DPR: Tax Ratio Indonesia Masih Rendah
REPUBLIKA.CO.ID, JAKARTA -- Pajak merupakan instrumen penting dalam penerimaan negara. Namun dalam praktiknya masih banyak masalah dalam memaksimalkan pendapatan pajak. Yakni meliputi masih kurangnya kesadaran wajib pajak (WP) dan kelembagaan Direktorat Jenderal Pajak (DJP).
Anggota Komisi XI DPR RI Mukhamad Misbakhun mengatakan, kemandirian DJP sebagai institusi yang mandiri itu bagian dari revolusi mental sebagaimana cita-cita Presiden Jokowi yang tertuang dalam Nawacita, Trisakti, maupun RJPM.
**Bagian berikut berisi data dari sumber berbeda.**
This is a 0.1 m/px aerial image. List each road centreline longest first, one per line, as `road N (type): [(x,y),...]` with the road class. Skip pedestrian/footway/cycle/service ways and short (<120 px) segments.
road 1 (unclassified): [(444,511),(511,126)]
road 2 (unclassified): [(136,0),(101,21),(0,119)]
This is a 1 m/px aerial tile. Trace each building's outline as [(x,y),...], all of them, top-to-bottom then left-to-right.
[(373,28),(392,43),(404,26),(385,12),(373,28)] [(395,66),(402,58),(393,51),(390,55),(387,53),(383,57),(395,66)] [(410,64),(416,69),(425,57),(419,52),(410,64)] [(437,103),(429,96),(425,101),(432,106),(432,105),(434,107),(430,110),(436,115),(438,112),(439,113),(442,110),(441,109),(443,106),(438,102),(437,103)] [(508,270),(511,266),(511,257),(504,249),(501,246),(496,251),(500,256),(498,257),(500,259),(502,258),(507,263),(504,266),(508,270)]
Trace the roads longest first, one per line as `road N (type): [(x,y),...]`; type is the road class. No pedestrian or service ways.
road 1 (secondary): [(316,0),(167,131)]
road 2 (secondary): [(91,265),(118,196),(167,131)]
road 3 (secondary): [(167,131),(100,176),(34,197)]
Indonesia, kata dia, dikategorikan lower middle income countries yang memiliki tax ratio rendah. Data tahun 2015, tax ratio Indonesia 10,47 persen, di bawah rata-rata tax ratio negara lower middle income countries yang mencapai 17,7 persen.
"Rendahnya tax ratio menunjukkan masih rendahnya kesadaran masyarakat dalam membayar pajak, serta kemampuan pemerintah untuk menggali sumber penerimaan pajak dari sektor-sektor ekonomi belum optimal," kata Misbakhun, di Kompleks Parlemen Senayan, Jakarta, Senin (21/11).
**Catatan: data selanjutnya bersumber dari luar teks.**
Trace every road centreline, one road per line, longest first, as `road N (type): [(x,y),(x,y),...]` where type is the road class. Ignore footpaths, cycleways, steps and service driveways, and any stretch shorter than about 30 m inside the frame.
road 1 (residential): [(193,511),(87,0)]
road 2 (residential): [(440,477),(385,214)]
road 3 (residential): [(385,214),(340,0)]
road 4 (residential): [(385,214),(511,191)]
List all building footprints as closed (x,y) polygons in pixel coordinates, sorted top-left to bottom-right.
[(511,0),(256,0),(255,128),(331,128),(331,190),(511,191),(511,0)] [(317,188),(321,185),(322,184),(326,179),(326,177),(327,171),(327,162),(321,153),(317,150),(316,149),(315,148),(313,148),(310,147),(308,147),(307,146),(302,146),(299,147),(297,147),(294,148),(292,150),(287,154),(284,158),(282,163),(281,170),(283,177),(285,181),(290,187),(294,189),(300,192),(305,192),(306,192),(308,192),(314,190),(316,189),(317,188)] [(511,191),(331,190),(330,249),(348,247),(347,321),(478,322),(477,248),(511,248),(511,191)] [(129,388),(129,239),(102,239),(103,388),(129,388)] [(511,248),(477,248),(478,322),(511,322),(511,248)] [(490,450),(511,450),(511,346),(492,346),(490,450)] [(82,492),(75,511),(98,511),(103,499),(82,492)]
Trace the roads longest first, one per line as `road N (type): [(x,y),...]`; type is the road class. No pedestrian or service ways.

Misbakhun menyebutkan, dari total perbandingan antara besarnya pajak yang dipungut dengan besarnya potensi pajak (tax coverage ratio) hanya mencapai 55 persen, jauh dari angka maksimal 70 persen. Rendahnya penerimaan pajak itu, sambung dia, berdampak terhadap kebijakan fiskal terutama pembiayaan program strategis seperti jaminan sosial, pendidikan, kesehatan dan infrastruktur.
Menurut Misbakhun, salah satu faktor belum optimalnya penerimaan pajak disebabkan masih rendahnya kapasitas sumber daya manusia di DJP. Secara kapasitas dan beban kerja, saat ini kondisinya sangat tidak layak.
Dimana saat ini rasio pegawai pajak dengan penduduk di Indonesia mencapai 1:7.700. Fakta tersebut sangat jauh dibandingkan Jerman, yang efektivitas kelembagaan perpajakannya sangat optimal dengan rasio pegawai pajak dengan penduduk hanya sekitar 1:727.
"DJP selama ini sudah melakukan upaya penguatan institusi dengan tambahan pegawai dan infrastruktur, namun perkembangannya belum optimal," ujarnya.
Ia menambahkan, DJP dengan tugas penerimaan pajak yang besar, kelembagaannya hanya berdasar Peraturan Menteri Keuangan sebagai turunan Peraturan Presiden tentang Struktur Organisasi Kementerian, dimana setiap ganti kabinet maka berganti juga perpresnya.
Padahal, UUD menyebutkan bahwa perpajakan diatur lebih lanjut dalam undang-undang. Saat ini UU tentang subtansi materi pajak yang sudah diatur seperti UU KUP, UU PPH dan UU PPN.
Dalam konteks itu, kata dia, DJP belum memperoleh kewenangan dalam mengatur SDM, organisasi dan anggaran sendiri. DJP sebagai otoritas pajak masih dikelompokkan sebagai single directorate in ministry of finance.
"Oleh karena itu, Indonesia perlu memberikan otonomi pada otoritas pajak, melalui reformasi di sektor penerimaan negara. Dengan otonomi dapat menjadikan organisasi lebih independen sehingga mengurangi tekanan politik terhadap otoritas pajak," ujar dia.